You have exported a lot of functions. Are all these functions intended to be used directly by the user or are some used internally only and be removed as an export?

Response: As you suggested, we have removed a few dozen internal functions from the NAMESPACE of our package. However, in order to keep the examples we wrote for these functions (to aid in future development), we have wrapped them in a \dontrun{} environment. This creates a new NOTE. Please disregard this NOTE.

NEWS.md

Comment:

Should have only one news file please remove NEWS (suggested removal) or NEWS.md (suggested keep)

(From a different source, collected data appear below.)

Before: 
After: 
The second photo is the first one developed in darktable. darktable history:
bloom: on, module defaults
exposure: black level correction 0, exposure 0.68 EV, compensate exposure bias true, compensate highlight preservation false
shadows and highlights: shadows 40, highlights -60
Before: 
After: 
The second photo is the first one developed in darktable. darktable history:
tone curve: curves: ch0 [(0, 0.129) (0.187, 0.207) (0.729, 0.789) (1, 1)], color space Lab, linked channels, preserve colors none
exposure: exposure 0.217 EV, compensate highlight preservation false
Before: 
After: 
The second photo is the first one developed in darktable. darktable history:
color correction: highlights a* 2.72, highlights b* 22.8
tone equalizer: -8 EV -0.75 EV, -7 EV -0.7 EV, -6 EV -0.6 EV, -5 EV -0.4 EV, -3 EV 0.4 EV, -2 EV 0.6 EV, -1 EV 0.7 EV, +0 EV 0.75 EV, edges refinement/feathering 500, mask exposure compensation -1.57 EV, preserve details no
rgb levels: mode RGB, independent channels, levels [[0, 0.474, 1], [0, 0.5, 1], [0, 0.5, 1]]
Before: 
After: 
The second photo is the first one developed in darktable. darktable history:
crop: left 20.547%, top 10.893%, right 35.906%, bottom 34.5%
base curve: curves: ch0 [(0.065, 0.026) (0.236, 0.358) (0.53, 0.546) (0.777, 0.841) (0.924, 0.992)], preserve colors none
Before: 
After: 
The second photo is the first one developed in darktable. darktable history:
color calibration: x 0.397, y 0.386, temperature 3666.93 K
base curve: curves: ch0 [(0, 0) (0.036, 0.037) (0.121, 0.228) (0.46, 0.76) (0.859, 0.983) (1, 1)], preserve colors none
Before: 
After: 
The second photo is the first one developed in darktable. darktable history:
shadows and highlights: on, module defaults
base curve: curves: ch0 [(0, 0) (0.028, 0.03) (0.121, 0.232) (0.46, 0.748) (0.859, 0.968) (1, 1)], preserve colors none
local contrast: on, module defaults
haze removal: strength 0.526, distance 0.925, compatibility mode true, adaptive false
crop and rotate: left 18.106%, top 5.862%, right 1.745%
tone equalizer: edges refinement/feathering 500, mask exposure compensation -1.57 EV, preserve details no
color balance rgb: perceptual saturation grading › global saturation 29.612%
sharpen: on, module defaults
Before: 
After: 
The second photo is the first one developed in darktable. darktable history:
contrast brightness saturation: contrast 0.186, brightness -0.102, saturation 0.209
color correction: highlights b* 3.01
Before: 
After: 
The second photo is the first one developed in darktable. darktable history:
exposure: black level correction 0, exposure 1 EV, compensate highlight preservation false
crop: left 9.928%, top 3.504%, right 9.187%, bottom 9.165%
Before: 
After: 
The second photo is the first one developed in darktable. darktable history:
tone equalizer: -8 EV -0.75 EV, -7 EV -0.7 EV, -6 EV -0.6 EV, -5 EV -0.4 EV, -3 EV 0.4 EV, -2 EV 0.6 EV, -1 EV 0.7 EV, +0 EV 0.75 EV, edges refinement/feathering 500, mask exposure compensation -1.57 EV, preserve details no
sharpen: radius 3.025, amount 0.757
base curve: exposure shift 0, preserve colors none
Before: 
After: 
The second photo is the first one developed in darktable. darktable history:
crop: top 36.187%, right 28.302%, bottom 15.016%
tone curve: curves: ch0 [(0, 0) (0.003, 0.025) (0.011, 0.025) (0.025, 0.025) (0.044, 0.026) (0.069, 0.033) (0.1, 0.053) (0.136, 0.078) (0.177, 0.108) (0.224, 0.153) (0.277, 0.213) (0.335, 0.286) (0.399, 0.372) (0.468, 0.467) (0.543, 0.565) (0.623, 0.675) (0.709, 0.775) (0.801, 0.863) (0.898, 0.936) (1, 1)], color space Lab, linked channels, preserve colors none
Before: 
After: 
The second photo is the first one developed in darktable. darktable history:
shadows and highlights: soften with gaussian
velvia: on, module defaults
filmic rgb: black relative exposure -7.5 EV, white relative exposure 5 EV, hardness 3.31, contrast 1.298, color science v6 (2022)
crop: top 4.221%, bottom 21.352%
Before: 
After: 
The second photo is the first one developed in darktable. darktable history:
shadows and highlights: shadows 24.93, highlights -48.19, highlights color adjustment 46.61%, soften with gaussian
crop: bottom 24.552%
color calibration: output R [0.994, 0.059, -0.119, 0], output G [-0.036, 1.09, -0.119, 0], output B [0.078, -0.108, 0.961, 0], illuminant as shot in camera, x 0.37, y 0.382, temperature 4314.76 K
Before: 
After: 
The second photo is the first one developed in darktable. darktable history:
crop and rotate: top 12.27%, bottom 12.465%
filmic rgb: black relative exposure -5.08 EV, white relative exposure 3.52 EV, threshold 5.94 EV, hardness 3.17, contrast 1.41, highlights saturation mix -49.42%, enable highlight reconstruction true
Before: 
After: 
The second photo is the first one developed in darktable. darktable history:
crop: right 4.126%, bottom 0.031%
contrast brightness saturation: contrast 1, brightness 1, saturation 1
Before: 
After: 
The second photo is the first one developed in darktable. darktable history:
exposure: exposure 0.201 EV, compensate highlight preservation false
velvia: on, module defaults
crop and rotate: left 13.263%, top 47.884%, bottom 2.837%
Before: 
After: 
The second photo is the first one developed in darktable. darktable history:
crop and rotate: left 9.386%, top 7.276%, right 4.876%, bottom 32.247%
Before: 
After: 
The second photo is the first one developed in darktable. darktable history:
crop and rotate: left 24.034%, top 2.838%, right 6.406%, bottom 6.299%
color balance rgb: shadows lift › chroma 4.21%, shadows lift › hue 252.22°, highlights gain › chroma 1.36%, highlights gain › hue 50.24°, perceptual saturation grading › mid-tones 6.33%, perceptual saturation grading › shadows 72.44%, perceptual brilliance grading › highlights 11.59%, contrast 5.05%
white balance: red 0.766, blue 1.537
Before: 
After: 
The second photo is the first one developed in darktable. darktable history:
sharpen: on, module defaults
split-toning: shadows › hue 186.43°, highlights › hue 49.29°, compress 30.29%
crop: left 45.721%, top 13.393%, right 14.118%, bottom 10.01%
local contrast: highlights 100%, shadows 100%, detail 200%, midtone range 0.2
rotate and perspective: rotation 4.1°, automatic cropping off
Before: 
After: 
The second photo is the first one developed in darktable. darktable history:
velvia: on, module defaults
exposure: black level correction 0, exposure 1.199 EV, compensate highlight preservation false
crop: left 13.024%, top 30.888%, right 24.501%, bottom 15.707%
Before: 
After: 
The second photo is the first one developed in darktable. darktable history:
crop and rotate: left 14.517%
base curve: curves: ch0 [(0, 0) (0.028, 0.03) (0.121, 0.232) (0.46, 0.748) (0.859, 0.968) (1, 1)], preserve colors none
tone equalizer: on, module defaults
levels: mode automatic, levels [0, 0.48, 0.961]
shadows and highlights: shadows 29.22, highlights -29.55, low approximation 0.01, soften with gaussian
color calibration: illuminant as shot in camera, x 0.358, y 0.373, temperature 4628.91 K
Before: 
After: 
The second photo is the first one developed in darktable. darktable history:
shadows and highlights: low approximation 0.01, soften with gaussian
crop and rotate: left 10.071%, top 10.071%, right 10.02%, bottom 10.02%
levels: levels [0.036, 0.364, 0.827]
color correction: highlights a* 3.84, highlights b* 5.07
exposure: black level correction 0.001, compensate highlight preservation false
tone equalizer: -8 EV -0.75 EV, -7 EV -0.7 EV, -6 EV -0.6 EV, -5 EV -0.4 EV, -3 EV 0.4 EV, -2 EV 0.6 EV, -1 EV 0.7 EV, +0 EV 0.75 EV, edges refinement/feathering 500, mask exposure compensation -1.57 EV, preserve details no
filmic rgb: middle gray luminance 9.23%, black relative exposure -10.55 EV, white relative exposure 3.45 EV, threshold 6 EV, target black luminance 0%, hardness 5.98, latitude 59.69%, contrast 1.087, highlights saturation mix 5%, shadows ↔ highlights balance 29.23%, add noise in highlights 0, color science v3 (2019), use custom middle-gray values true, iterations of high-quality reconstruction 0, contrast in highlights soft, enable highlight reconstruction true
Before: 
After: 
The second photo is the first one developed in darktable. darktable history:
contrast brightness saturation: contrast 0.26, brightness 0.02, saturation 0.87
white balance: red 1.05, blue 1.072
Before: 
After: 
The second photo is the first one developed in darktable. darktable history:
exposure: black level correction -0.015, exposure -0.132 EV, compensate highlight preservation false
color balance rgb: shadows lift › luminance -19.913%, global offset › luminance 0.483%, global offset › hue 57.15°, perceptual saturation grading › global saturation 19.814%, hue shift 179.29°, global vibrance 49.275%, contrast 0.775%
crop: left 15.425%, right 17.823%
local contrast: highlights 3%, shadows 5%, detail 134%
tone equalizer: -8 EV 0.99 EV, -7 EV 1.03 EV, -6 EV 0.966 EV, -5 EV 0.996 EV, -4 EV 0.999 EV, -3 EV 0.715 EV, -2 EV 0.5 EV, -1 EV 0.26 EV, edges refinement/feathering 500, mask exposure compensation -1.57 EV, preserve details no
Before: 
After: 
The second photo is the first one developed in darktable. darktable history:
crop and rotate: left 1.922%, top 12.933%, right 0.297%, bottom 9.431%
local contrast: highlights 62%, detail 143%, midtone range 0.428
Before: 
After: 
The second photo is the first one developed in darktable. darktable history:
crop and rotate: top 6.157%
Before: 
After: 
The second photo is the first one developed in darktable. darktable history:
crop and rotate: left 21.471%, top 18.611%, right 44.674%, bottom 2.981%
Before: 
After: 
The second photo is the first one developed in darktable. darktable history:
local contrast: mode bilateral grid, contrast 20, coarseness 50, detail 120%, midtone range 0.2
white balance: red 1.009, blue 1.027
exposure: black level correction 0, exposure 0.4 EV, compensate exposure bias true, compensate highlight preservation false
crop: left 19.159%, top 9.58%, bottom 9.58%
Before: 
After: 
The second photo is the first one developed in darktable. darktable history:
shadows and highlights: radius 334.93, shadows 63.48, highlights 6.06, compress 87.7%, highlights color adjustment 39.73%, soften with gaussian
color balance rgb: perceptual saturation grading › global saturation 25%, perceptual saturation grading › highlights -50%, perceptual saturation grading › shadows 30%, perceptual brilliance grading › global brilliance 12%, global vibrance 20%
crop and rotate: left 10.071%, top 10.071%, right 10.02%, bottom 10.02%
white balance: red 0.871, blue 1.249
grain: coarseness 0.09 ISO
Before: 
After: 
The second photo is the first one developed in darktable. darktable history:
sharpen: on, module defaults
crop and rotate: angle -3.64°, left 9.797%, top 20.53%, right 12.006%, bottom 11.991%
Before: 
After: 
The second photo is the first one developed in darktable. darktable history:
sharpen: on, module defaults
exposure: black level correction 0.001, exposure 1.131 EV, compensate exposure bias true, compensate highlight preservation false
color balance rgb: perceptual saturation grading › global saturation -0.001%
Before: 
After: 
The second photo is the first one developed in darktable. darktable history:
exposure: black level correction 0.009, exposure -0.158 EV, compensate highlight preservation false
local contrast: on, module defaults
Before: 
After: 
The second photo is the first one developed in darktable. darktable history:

Response: As you suggested, we have removed the NEWS file and kept the NEWS.md file.


inst/ Files

vignette_drafts/

Comment:

Does not seem like this should be included here and exposed to users. Please remove. Move any relevant vignettes to the vignette directory

Response: This directory has been removed.

vignette_docx/

Comment:

Does not seem like this should be included here and exposed to users. Please remove. Move any relevant vignettes to the vignette directory

Response: This directory has been removed.

misc_scripts/

Comment:

What are these scripts? Again are these relevant that they should be exposed to the user. Else remove

Response: This directory has been removed.

extdata/

Comment:

Only include data files in extdata. Create a new inst/scripts directory to contain scripts for generating the data. These scripts (either R/sudo code/or paragraph) should indicate the source of the data and how to replicate creation.

Response: As you suggested, we have moved all *.R files relevant to data generation to inst/scripts.


Top-Level Directories

docs/

Comment:

What are the purpose of these directories? They probably should not be git tracked? These directories will be 'ignored' by R CMD build but still cloned over. The desired state is closer to only package relevant files on the master/git repository.

Response: To clarify, the pkgdown website-builder utility package builds our package website and stores the files for this website in the docs/ directory.

testing_files/

Comment:

What are the purpose of these directories? They probably should not be git tracked? These directories will be 'ignored' by R CMD build but still cloned over. The desired state is closer to only package relevant files on the master/git repository.

Response (from Gabriel Odom): To clarify, I changed the directory from tests/ to testing_files/ so that R wouldn't run my tests every time I checked the package. I have now removed this directory from the package as you suggested.


Vignette Comments

Comment:

Include Bioconductor installation instructions

Response: We have added Bioconductor installation instructions to the "Introduction to PathwayPCA" and "Supplement 1 - Quickstart Guide" vignettes.

Comment:

If you created your own class, you show have accessor methods for common slots of interest to avoid direct access. eg. [1] "aespcOut" "pathwayPCA" "list" and ovarian_aespcOut$pVals_df. Could perhaps benefit from an accessor method for pVals?

Response: This is an excellent suggestion. As you suggested, we have added getPathpVals() as an accessor function for the table of $p$-values returned in objects of class aespcOut and superpcOut. The vignettes "Introduction to PathwayPCA", "Supplement 1 - Quickstart Guide", and "Supplement 4 - Methods Walkthrough" now all make use of this new accessor function.

Comment:

You perform a modification

ovOutGather_df <-
ovarian_aespcOut$pVals_df %>%
mutate(score = -log(rawp)) %>%
slice(1:20) %>% 
select(-pathways, -n_tested, -rawp, -FDR_BH)

But it is unclear to me why? Also couldn't this be automated for the user instead of manually run?

Response: As you suggested, we have implemented a new function that automates this modification. The new accessor function getPathpVals() has functionality to select the most significant $k$ pathways, transform the $p$-values, and remove the pathways and n_tested columns.


Miscellaneous

Data Documentation

Comment:

In the man pages for colonSurv_df.Rd please include the source information for data where this subset was taken from.

Response: We have included a citation of GEO GSE17538 in the documentation for the colonSurv_df data object.

PDF Manual

Comment:

Remove this from the top level directory (git rm)

Response: The file pathwayPCA.pdf has been removed from the package and from git.